::: SUPPLIED DATA

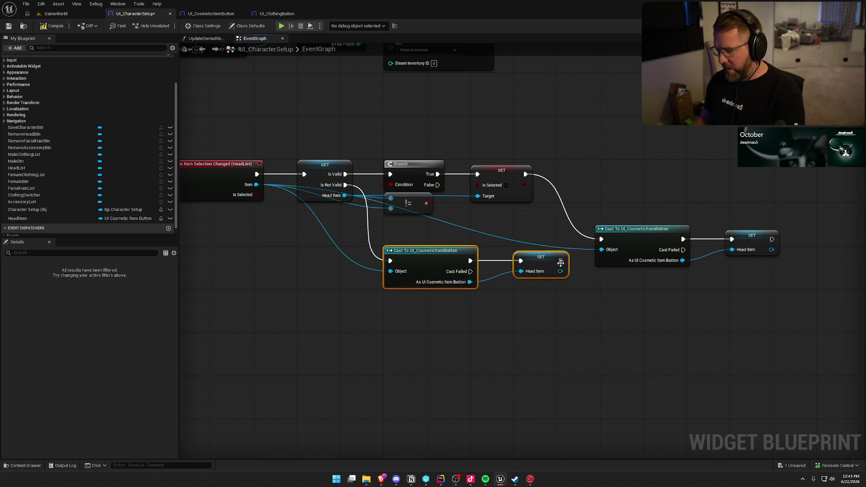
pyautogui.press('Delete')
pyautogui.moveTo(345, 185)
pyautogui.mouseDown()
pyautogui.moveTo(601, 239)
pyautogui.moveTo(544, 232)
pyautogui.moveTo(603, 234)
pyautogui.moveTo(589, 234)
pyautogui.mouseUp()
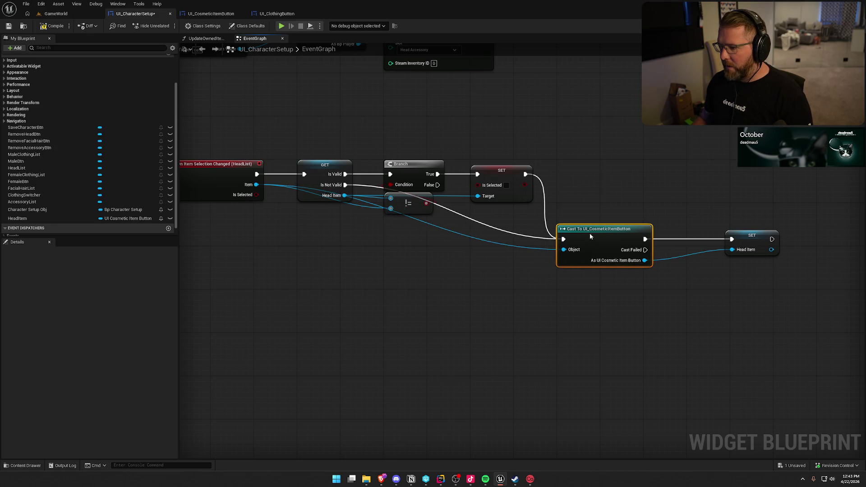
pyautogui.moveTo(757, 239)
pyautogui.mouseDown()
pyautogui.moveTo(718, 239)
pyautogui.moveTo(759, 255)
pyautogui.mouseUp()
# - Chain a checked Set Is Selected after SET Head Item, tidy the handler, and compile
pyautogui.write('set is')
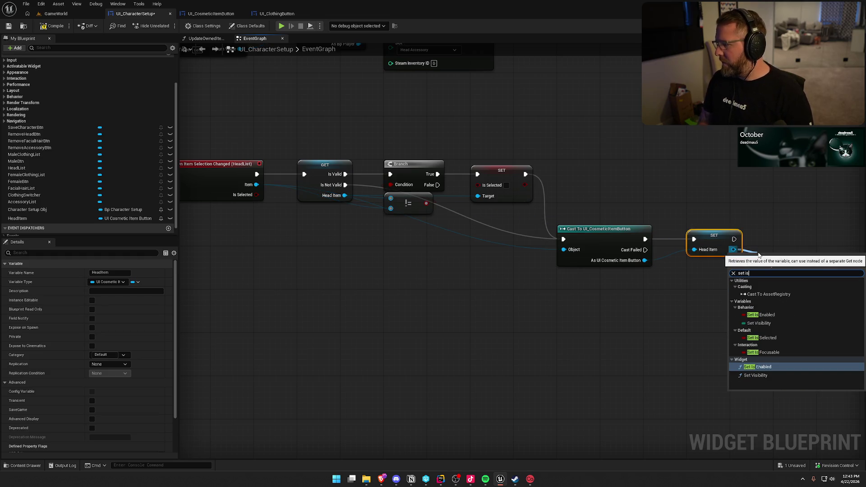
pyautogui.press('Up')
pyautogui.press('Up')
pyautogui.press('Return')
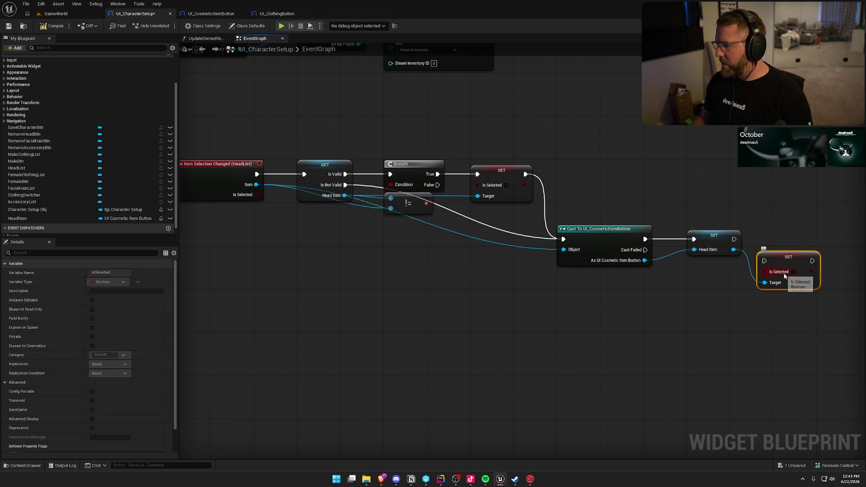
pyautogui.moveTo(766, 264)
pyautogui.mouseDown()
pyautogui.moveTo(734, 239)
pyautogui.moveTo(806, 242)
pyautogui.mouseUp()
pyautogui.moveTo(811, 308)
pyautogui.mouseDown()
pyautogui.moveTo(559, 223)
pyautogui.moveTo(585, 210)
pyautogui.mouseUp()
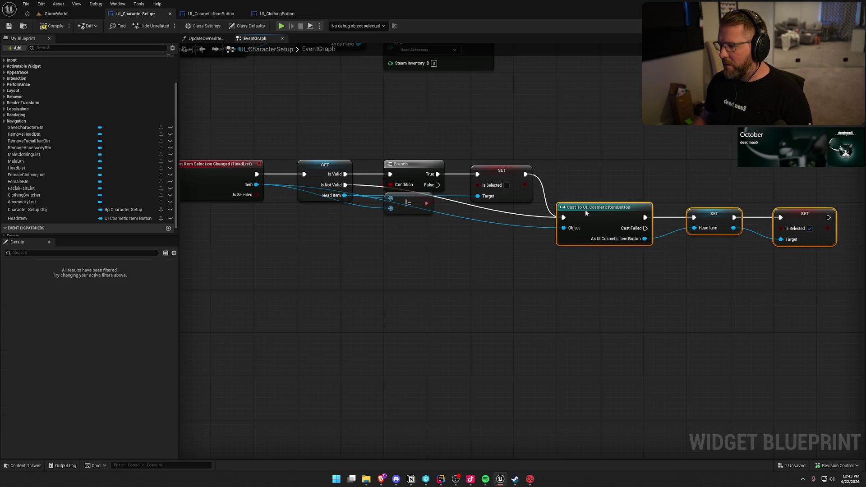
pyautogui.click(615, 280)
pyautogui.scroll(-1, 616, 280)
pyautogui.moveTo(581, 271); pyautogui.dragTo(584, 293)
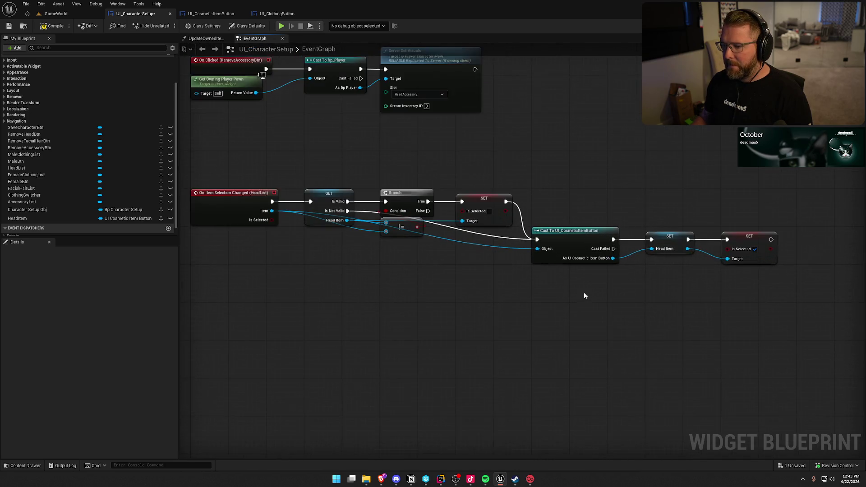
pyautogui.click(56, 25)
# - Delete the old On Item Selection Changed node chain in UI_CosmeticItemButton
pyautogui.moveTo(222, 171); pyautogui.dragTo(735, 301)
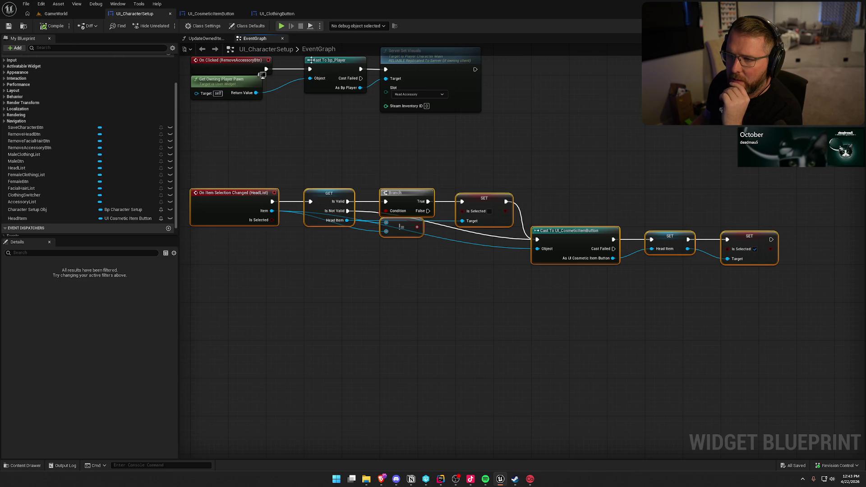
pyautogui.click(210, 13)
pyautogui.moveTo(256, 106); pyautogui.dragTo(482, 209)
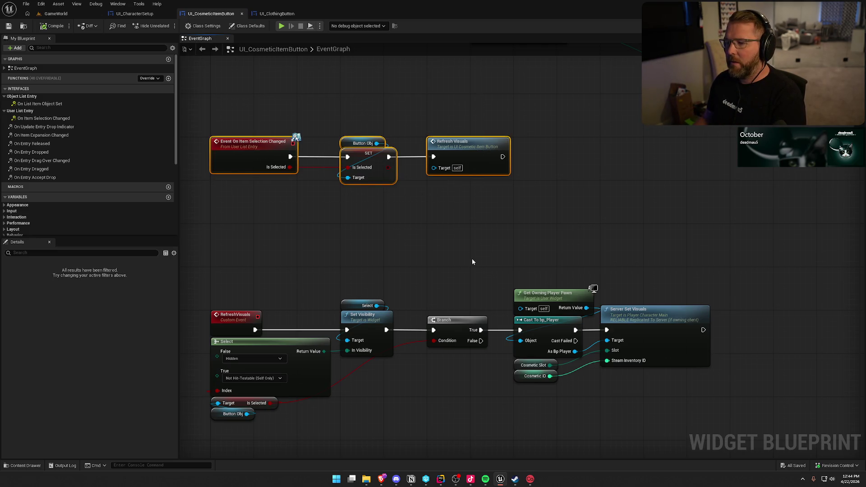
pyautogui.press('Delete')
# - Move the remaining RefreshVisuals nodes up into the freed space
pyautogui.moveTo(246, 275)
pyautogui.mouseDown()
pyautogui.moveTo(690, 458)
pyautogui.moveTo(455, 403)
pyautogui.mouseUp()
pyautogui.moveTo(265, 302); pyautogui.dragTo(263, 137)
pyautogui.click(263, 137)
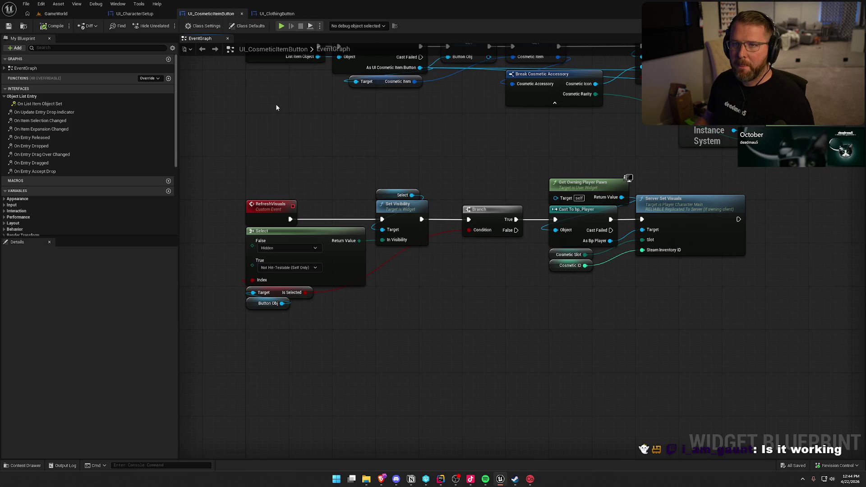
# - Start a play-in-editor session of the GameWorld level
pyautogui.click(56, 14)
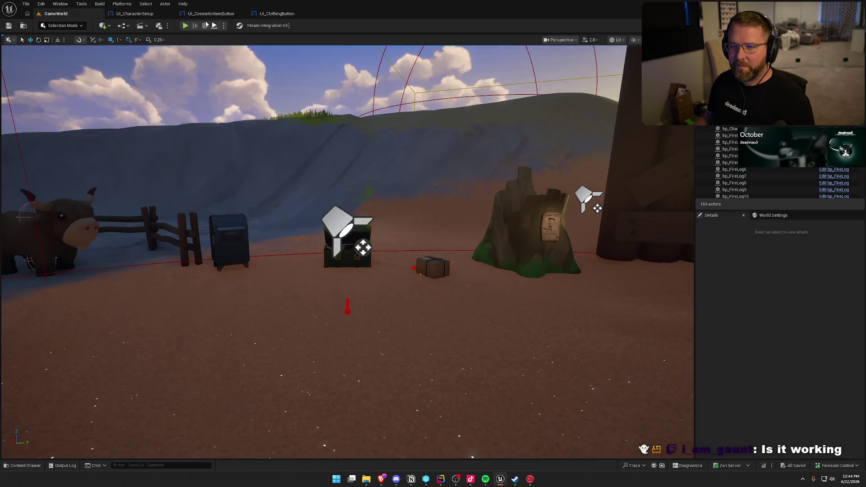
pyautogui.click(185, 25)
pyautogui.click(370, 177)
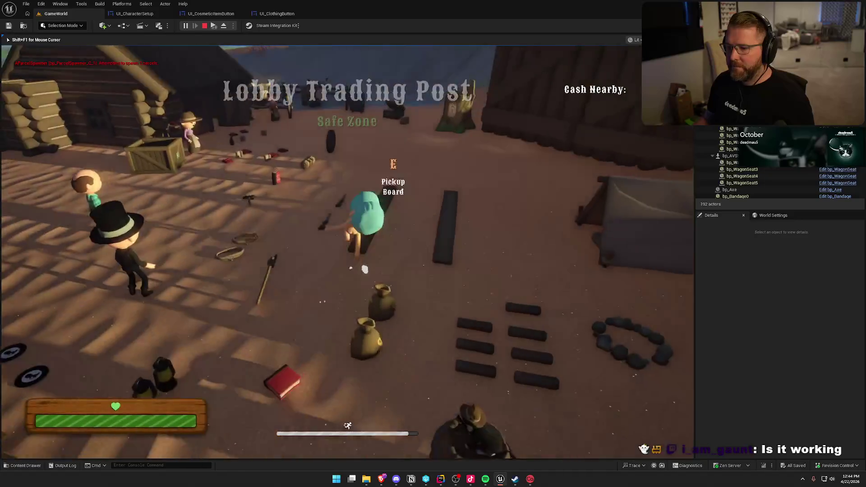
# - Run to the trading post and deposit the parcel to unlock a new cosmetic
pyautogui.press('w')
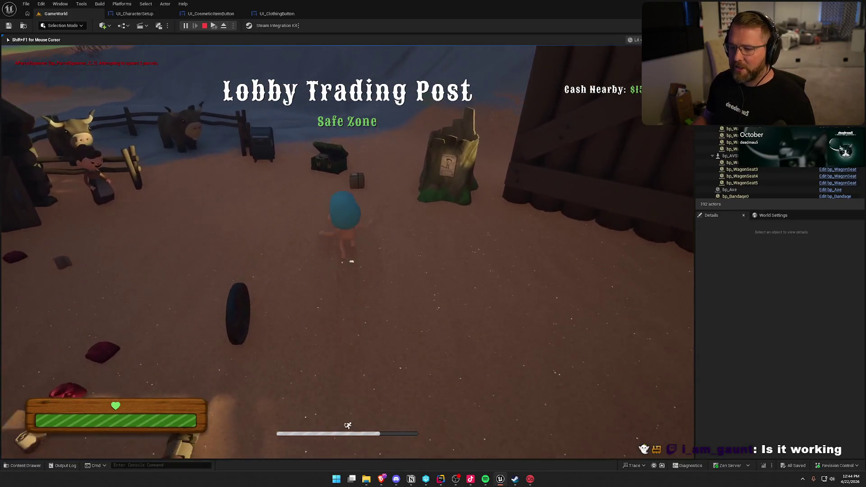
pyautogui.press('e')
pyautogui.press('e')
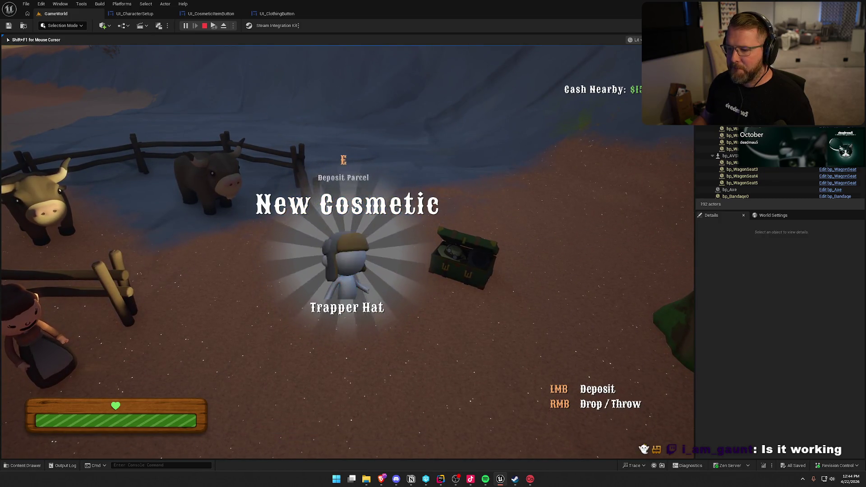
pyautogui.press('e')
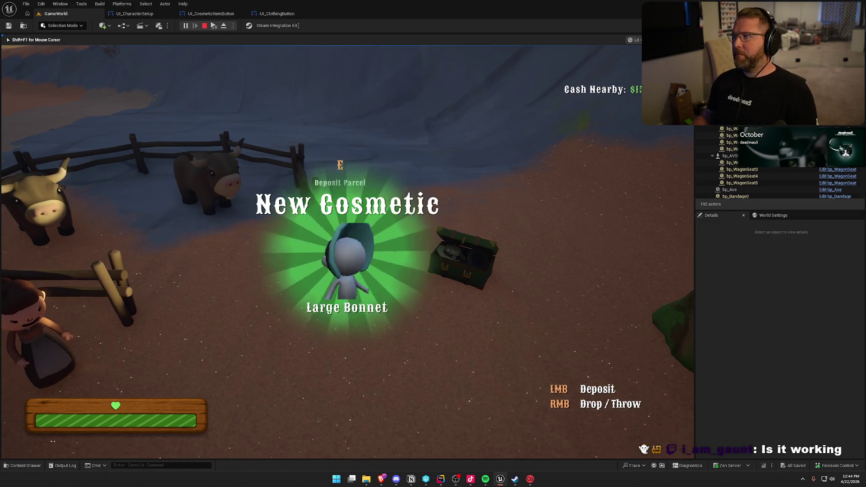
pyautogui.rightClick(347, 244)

::::::

### PROMPT
Copy the data verbatim, skipping any image it holds.

### COMPLETED TASK
pyautogui.press('Delete')
pyautogui.moveTo(345, 185)
pyautogui.mouseDown()
pyautogui.moveTo(601, 239)
pyautogui.moveTo(544, 232)
pyautogui.moveTo(603, 234)
pyautogui.moveTo(589, 234)
pyautogui.mouseUp()
pyautogui.moveTo(757, 239)
pyautogui.mouseDown()
pyautogui.moveTo(718, 239)
pyautogui.moveTo(759, 255)
pyautogui.mouseUp()
# - Chain a checked Set Is Selected after SET Head Item, tidy the handler, and compile
pyautogui.write('set is')
pyautogui.press('Up')
pyautogui.press('Up')
pyautogui.press('Return')
pyautogui.moveTo(766, 264)
pyautogui.mouseDown()
pyautogui.moveTo(734, 239)
pyautogui.moveTo(806, 242)
pyautogui.mouseUp()
pyautogui.moveTo(811, 308)
pyautogui.mouseDown()
pyautogui.moveTo(559, 223)
pyautogui.moveTo(585, 210)
pyautogui.mouseUp()
pyautogui.click(615, 280)
pyautogui.scroll(-1, 616, 280)
pyautogui.moveTo(581, 271); pyautogui.dragTo(584, 293)
pyautogui.click(56, 25)
# - Delete the old On Item Selection Changed node chain in UI_CosmeticItemButton
pyautogui.moveTo(222, 171); pyautogui.dragTo(735, 301)
pyautogui.click(210, 13)
pyautogui.moveTo(256, 106); pyautogui.dragTo(482, 209)
pyautogui.press('Delete')
# - Move the remaining RefreshVisuals nodes up into the freed space
pyautogui.moveTo(246, 275)
pyautogui.mouseDown()
pyautogui.moveTo(690, 458)
pyautogui.moveTo(455, 403)
pyautogui.mouseUp()
pyautogui.moveTo(265, 302); pyautogui.dragTo(263, 137)
pyautogui.click(263, 137)
# - Start a play-in-editor session of the GameWorld level
pyautogui.click(56, 14)
pyautogui.click(185, 25)
pyautogui.click(370, 177)
# - Run to the trading post and deposit the parcel to unlock a new cosmetic
pyautogui.press('w')
pyautogui.press('e')
pyautogui.press('e')
pyautogui.press('e')
pyautogui.rightClick(347, 244)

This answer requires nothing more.